The internet’s move from the wild west to a more controlled corporate interest isn’t a new phenomenon. Kulash details that rock music itself charted that very path.

“Rock and roll in the 1950s was for a bunch of outcasts trying to dance nasty to each other. Rock and roll by the time I was a kid was a big business. Rock and roll now is more or less what jazz was when I was a kid. It’s for old dudes. These things are only new once and the zone of opportunities only happens once before a lot of things glom onto it and make an industry out of it.”

But like the evolution of art in a modern world, the rules of the game are never set in stone for the long haul. Denise Lauer, director of communications & corporate brand strategy at Morton Salt, Inc., talks about her organizations recent partnership with OK Go for the One Moment video and Morton Salt’s recent Walk Her Walk campaign, which is a promise from the brand to make and promote a positive impact in the world.

“We wanted to shake up the way people thought about the Morton brand. Basically, everyone knows that Morton equals salt. We don’t really have to drive awareness of what we do. But what we did need to do is reframe the way people think about Morton and create a more emotional connection with our brand and not just what we sell,” says Lauer.

Clearly, the Morton Salt/OK Go campaign with nearly 30 million views, has done just this. It allowed a band to make great art and find compensation for the act of creating while also allowing the Morton Salt brand a chance to target and highlight its product and stance to a new generation of millennials, which, Lauer says, was important in their brand strategy sessions. “OK Go’s videos have a very optimistic, positive, uplifting feel and that is the basis for the Walk Her Walk campaign, so we felt like there was a match from a tonality perspective,” says Lauer.

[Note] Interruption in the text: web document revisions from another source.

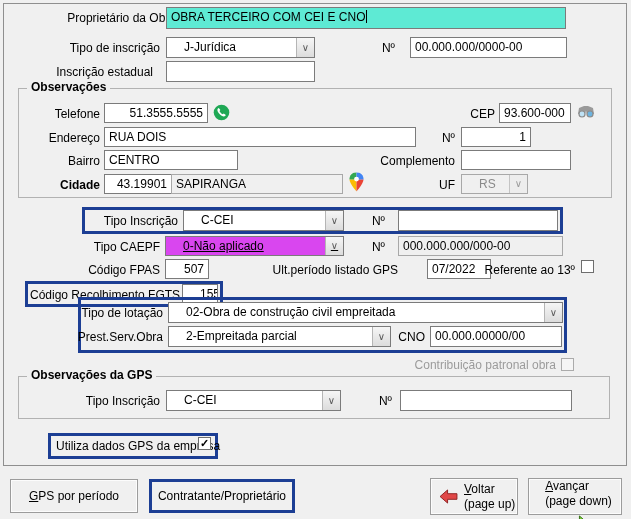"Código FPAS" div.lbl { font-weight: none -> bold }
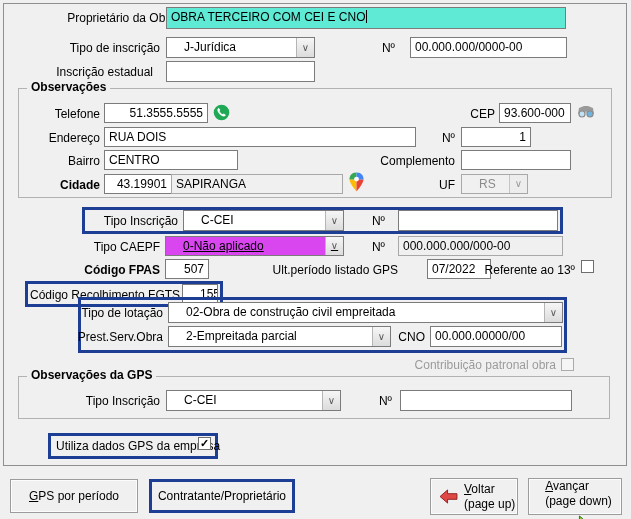"Contribuição patronal obra" .lbl.dis { text-align: none -> center }
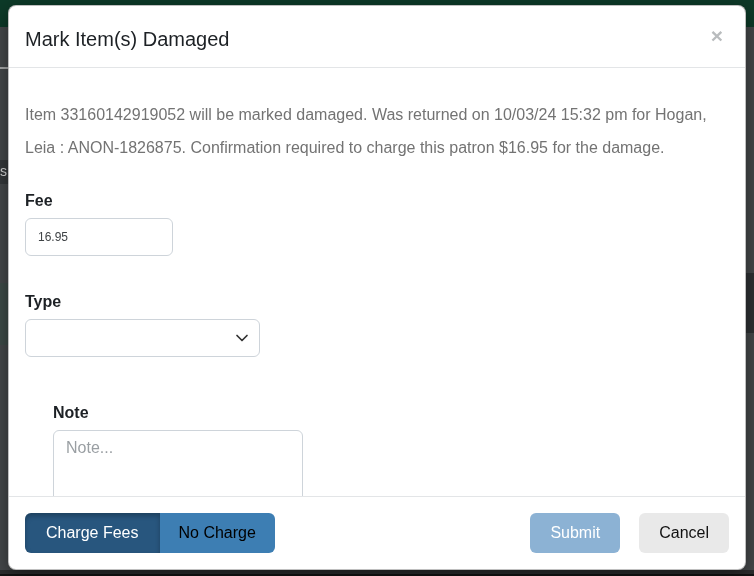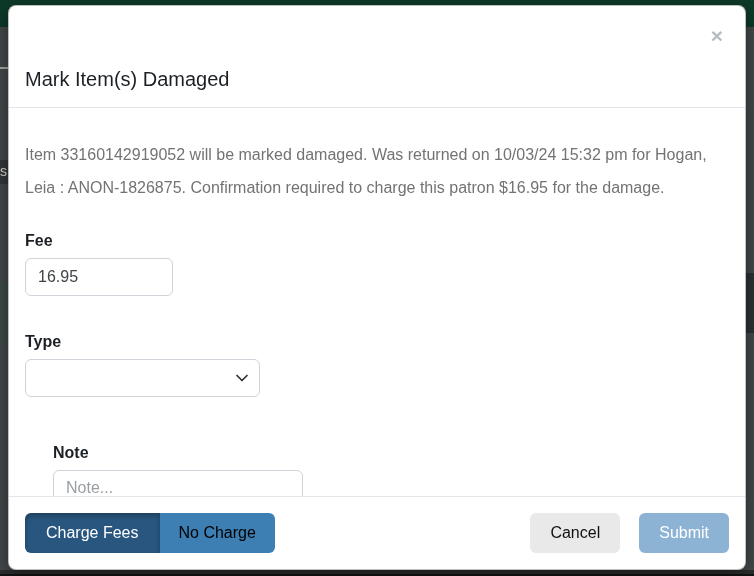"Mark Item(s) Damaged" .modal-title { margin-top: 40px -> none }
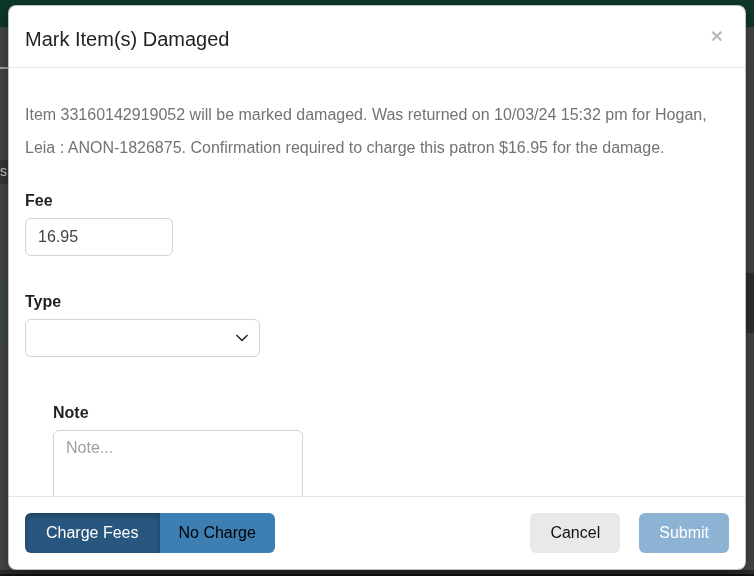"16.95" .text-input { font-size: 16px -> 12px }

Although it appears that OK Go has figured out a formula for success, Kulash tells my students, “The people who are making real money on Youtube are usually doing it by putting out something every day or three times a week with very low production values. So follow us in terms of the way you keep your mind open about what ideas you are having, but do not try to make very expensive things once a year—it is a terrible business model.”

Although the revenue from OK Go downloads may not be an extremely profitable factor for financial success it is that notoriety and track record which make them an A list artist for social impact. And that is a difficult accolade to put a price tag on.